There once was a period in my life where, in my arrogance, I felt as if I was the center of my social universe. I was the the manifest pivot, the sun in which all of my friends revolved around. When I left, they lost their orbit and spun out across the now empty universe, no longer a system of tightly interwoven entities within the social structure. I've been told more than a few times that this is actually a fact. And while possibly true, it was arrogant of me to presume. The pattern supports the theory, but I feel there is something more to it. I have been shaped by the people that I have chosen to be in my life, and I feel this more keenly than ever. Quite simply, I have been forever blessed in friends.
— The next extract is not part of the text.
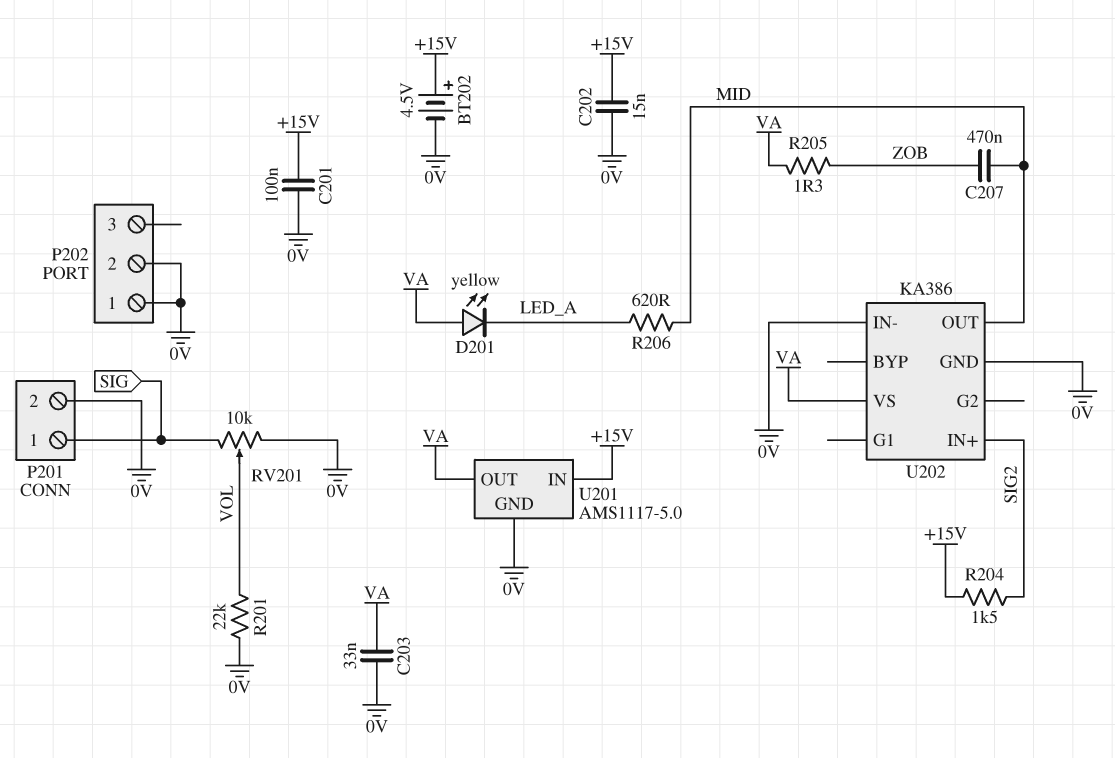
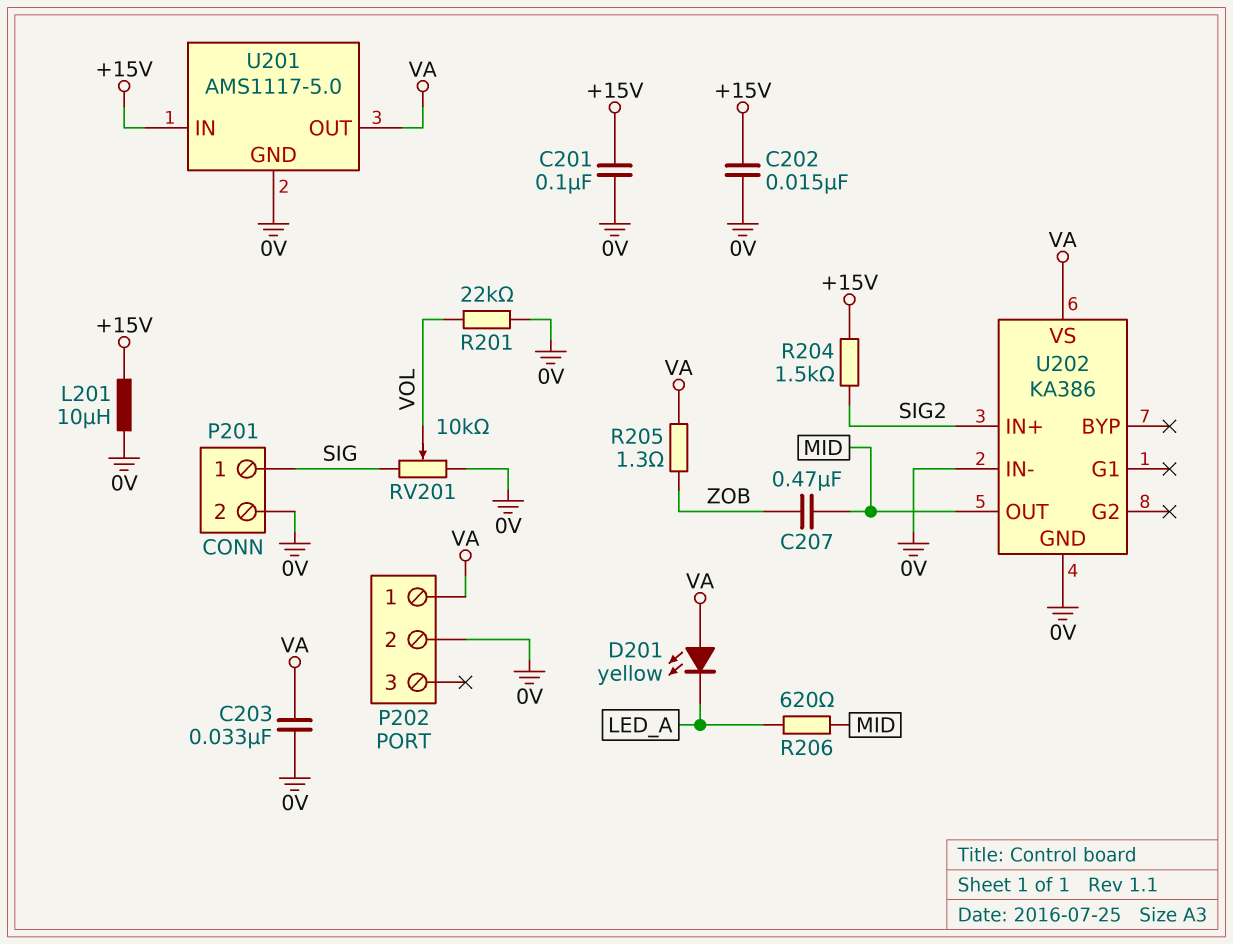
BT202: 4.5V (plus +15V, minus 0V) -> none
L201: none -> 10uH (+15V, 0V)
P202 pin 1: 0V -> VA

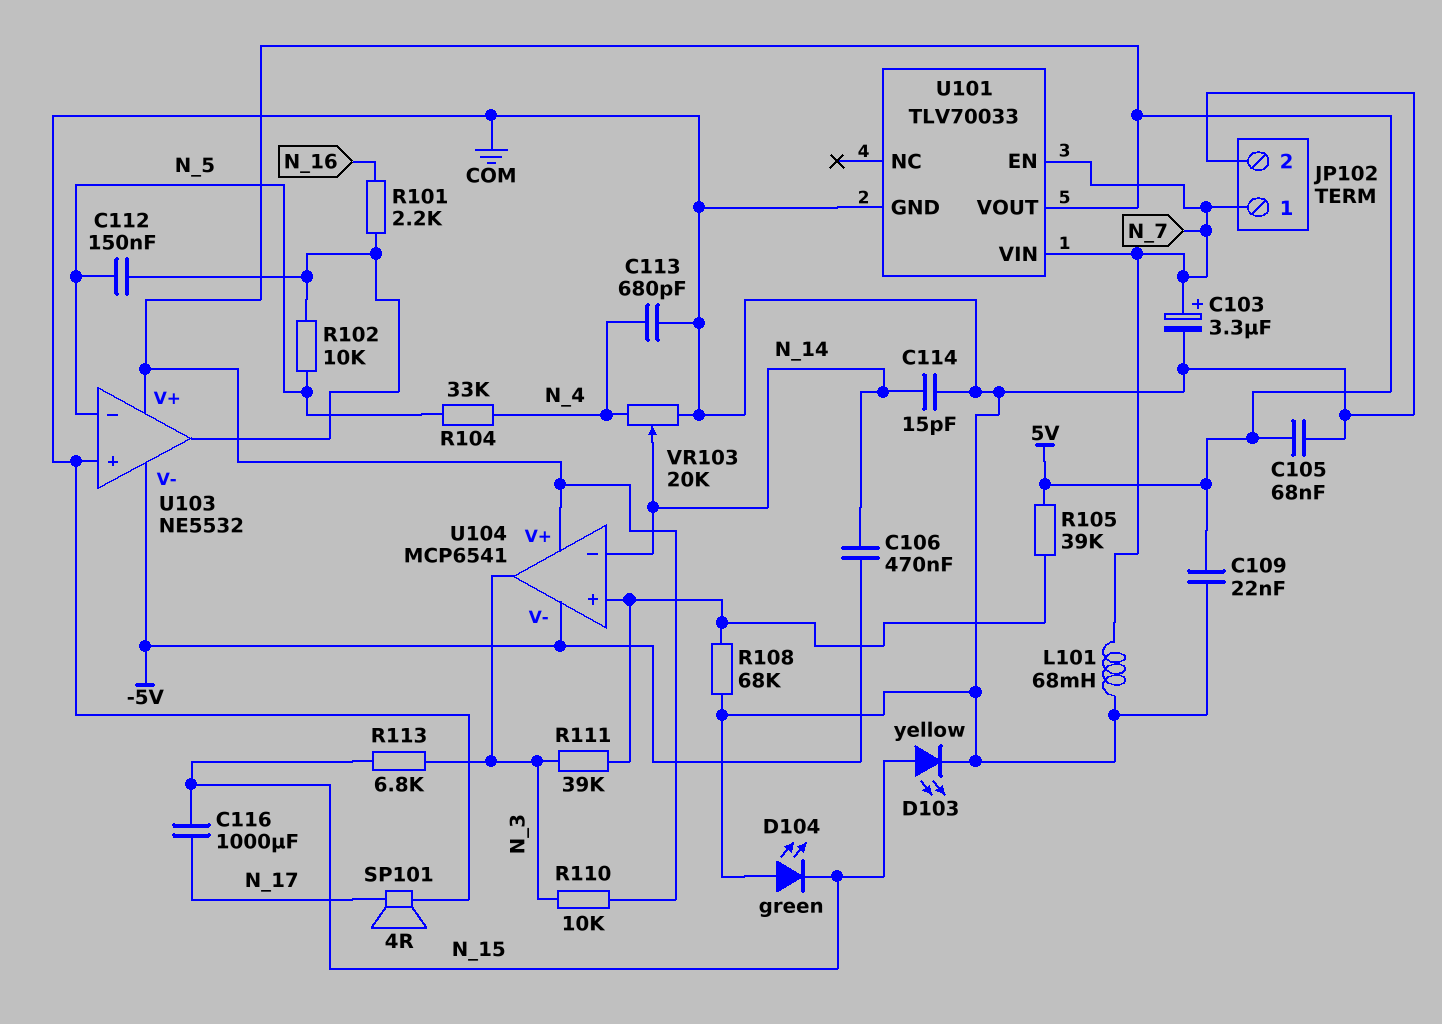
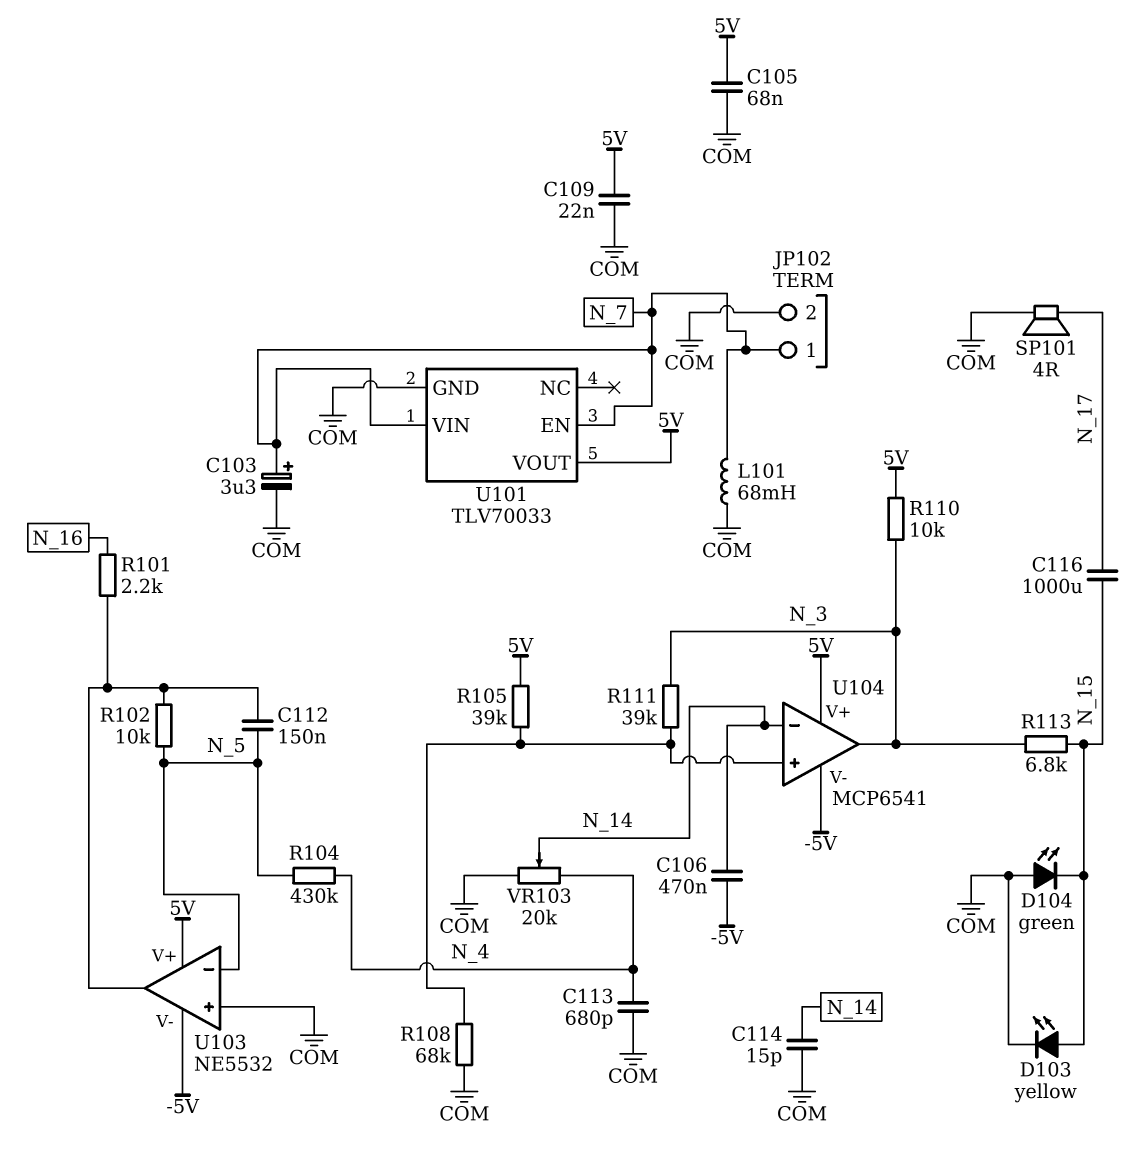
R104: 33k (N_4, N_5) -> 430k (N_4, N_5)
Those who love without question, judge without malice, those who hold me up when I lack the strength to stand and light a candle in my darkest moments. I remember you all vividly, and lament and mourn those who spun out too far to be pulled back into my universe.
So, in the face of yet another deployment, the walk upon the sands of hell on earth, I smile. I know who I am again, and I know there are those out there who will stand for me, whether I rise too high or fall into the darkness.